Christian aid workers arrested in Afghanistan

 Twenty four aid workers in Afghanistan are due to be tried shortly in Kabul, accused of trying to convert Moslems to Christianity. If they are found guilty under Sharia law, they face the death penalty. A Taliban militia spokesman told the French news agency AFP that the group had already "confessed to the crime" against the Islamic law. The Taleban religious police say they caught two women - an American and an Australian - showing Christian material to an Afghan family on a computer in their home in the capital, Kabul. The Taleban Deputy Minister for Promoting Virtue and Preventing Vice, Mohammad Salim Haqqani, told AFP: "We have been following this group for a long time and finally on Friday afternoon we were able to capture the two women red-handed." The United Nations says it is concerned for the well-being of the group, who work for the international aid agency Shelter Now. The group's German director has also been arrested and the agency's offices and a school where the group was teaching 65 children has been also closed down. So far, no-one has been allowed to visit the detainees, believed to include four Germans, two Americans and two Australians.

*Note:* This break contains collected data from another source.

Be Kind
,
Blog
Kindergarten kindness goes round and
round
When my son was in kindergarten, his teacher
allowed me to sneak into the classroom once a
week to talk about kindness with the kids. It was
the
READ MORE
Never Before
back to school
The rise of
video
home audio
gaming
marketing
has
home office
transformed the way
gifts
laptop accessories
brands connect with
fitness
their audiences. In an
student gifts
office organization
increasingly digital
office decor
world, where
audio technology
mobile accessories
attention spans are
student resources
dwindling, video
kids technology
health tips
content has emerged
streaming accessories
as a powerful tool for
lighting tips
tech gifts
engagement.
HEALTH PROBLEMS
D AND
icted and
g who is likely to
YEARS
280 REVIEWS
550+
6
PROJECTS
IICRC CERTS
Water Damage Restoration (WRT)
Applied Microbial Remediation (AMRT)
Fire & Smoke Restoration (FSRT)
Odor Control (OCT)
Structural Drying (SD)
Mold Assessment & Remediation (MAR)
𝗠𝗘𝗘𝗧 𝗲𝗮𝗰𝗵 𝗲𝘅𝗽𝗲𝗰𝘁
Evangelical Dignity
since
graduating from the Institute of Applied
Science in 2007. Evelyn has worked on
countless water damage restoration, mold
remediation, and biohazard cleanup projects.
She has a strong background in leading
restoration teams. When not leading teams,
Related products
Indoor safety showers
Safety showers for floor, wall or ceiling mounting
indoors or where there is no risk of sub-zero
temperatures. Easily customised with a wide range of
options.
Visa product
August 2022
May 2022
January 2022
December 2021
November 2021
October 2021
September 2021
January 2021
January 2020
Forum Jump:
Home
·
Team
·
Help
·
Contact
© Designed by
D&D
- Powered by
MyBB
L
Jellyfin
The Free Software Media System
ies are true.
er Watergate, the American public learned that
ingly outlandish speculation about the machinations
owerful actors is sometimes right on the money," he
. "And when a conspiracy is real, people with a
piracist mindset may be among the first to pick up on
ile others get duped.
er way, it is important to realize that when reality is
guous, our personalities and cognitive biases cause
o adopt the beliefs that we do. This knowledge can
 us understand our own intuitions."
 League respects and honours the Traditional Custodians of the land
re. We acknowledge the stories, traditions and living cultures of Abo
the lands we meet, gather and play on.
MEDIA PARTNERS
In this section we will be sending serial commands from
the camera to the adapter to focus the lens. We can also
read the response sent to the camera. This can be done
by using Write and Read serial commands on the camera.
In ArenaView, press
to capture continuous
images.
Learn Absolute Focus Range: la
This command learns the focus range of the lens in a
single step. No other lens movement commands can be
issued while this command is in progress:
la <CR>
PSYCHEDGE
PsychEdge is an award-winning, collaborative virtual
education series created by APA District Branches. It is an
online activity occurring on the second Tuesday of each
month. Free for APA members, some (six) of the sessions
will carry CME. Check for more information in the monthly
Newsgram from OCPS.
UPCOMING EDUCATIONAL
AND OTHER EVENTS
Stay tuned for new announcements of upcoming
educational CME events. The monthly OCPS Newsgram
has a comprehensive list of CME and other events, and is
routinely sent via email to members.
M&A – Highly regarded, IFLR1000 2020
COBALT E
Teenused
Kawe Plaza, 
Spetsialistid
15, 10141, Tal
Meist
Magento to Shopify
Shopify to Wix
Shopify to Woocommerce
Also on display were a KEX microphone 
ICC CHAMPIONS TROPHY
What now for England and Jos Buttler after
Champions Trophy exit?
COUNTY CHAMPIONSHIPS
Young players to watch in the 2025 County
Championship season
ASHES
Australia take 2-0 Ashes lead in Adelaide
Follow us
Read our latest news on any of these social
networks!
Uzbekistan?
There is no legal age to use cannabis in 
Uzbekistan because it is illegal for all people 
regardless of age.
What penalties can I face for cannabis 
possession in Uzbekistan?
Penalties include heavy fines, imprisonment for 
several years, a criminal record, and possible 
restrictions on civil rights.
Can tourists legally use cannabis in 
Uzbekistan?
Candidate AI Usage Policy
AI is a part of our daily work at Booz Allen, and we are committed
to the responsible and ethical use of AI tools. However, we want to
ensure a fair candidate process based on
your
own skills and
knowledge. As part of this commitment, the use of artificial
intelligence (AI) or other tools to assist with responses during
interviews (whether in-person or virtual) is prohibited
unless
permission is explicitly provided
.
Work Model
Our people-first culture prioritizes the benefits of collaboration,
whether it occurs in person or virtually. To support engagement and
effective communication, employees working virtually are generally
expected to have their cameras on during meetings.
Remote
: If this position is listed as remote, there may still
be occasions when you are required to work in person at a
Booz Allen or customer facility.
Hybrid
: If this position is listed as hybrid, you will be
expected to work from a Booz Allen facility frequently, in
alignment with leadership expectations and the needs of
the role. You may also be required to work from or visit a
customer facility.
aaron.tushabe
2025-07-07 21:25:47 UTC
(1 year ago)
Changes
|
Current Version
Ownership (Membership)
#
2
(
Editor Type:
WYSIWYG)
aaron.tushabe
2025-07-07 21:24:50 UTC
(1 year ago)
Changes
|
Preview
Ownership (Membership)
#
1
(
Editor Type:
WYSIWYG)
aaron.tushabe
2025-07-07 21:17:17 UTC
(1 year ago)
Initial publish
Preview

Haqqani said the detainees were all being treated well and had no messages for their families or governments. However, United Nations spokesman said the arrests were "a major concern" and followed an increasing trend of foreign aid workers in Afghanistan being harassed. In January, the Taleban's supreme leader, Mullar Mohammad Omar, decreed that anyone convicted of trying to persuade an Afghan Muslim to convert would face the death penalty. Shelter Now describes itself as a non-governmental organisation involved in food distribution, water supplies and helping street children. The Taleban, however, says its activities are a front for propagating Christianity. The Taleban militia, which controls 95% of the country, follows a purist form of Islam and takes a hard line towards minority religions in Afghanistan. The regime provoked a storm of international criticism earlier this year for destroying two ancient Buddhist monuments.